Unfortunately I've no machine with AVX and can't debug. Users tell me that with AVX render time is in 3 times slower (bvh4 + triangle8) are used. If I set bvh4 + triangle4 then render time with AVX is approx same as SSSE3. Any hint/advice is very appreciated

Thanks

SvenW_Intel · ‎06-27-2013

Are you using Embree as is, or did you extract the ray traversal kernels to your application? If the latter is the case, you have to be carefull that the __mm256_zeroupper() intrinsic is active at the beginning and end of the Embree traversal kernel. Otherwise there will be a performance penalty, if the user code it NOT compiled with AVX enabled.

Further, the bvh4.triangle8 will anyway only give you a small performance benefit (if any) over using the bvh4.triangle4. Thus the best workaround is to simply use the bvh4.triangle4.

theigors · ‎06-28-2013

Hi, Sven

>> Are you using Embree as is, or did you extract the ray traversal kernels to your application? If the latter is the case, you have to be carefull that the __mm256_zeroupper() intrinsic is active at the beginning and end of the Embree traversal kernel. Otherwise there will be a performance penalty, if the user code it NOT compiled with AVX enabled.<<

Yes, I've extracted kernels (btw it was much easier than I expected). I've built with __AVX__ (and __SSE4_2__), so __mm256_zeroupper() should be active. I can use Triangle8 with SSSE3 etc - no time penalty but also no speedup. I'll debug on user's side (it needs time) and let you know.

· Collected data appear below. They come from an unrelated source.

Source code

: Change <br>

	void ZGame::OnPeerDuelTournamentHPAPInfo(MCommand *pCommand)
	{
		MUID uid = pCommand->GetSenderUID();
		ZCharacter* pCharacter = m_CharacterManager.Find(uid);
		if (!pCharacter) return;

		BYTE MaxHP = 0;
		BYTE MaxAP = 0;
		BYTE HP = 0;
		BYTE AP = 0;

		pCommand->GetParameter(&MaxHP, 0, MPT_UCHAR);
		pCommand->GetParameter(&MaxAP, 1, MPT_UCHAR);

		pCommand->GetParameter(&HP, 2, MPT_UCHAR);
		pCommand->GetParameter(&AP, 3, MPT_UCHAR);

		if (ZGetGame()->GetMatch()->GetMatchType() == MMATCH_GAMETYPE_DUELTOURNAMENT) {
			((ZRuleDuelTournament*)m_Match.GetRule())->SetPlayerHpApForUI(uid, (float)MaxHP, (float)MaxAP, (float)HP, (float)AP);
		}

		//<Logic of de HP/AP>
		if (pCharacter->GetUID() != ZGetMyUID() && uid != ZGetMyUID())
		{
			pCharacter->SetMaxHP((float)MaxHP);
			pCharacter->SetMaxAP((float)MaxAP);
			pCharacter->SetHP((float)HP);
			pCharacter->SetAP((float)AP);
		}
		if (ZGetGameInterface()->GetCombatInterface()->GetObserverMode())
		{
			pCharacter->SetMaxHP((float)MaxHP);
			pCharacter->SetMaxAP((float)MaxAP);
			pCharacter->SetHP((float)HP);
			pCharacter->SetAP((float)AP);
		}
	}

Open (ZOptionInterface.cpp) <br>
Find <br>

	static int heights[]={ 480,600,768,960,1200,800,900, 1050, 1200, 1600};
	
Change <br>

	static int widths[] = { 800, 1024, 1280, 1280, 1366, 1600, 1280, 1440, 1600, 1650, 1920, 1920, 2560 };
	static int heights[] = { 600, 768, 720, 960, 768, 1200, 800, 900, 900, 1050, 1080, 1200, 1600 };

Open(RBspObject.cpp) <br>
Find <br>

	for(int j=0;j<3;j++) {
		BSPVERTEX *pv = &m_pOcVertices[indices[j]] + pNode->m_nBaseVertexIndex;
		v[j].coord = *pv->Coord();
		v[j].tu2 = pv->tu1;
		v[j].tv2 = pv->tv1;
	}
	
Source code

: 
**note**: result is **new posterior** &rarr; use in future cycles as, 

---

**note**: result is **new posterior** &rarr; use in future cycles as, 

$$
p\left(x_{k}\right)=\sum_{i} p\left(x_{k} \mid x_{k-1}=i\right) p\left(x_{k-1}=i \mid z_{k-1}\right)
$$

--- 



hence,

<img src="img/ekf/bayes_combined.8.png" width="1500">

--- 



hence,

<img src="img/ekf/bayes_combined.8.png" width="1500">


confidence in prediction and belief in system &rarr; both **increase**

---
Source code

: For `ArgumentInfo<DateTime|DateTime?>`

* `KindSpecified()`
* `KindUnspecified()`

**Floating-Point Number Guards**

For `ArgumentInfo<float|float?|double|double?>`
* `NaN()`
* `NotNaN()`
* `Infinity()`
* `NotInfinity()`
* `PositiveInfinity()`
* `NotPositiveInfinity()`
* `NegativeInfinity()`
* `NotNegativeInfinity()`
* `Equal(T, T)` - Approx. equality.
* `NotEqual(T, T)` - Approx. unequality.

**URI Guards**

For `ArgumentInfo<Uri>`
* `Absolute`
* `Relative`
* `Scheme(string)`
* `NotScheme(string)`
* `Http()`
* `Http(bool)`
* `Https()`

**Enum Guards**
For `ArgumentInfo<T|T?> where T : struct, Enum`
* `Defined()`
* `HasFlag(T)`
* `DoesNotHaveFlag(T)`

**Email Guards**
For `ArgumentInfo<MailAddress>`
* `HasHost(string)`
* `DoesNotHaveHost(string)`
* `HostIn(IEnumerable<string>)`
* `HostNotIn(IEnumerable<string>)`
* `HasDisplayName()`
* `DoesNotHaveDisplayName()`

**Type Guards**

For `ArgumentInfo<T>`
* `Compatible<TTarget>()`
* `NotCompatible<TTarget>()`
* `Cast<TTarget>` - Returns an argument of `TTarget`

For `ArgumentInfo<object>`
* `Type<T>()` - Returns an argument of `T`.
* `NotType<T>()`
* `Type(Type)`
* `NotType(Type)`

>>Further, the bvh4.triangle8 will anyway only give you a small performance benefit (if any) over using the bvh4.triangle4. Thus the best workaround is to simply use the bvh4.triangle4.<<

Ops! It's really surprising, I expected like 1.5 times speedup. If possible tell me why so?

Thx for your help

theigors · ‎06-28-2013

Hi, Sven

1) Yes, I've extracted rt cores and built with __AVX__ (and __SSE4_2__), so __mm256_zeroupper() should be active. If I use Triangle8 with SSSE3 etc - no time penalty, approx same speed as for Triangle4. I'll debug on user's side (it needs time) and let you know.

2) It's a surprise/unexpected for me that Triangle8 is not significantly faster! If possible - explain why

Thx for your help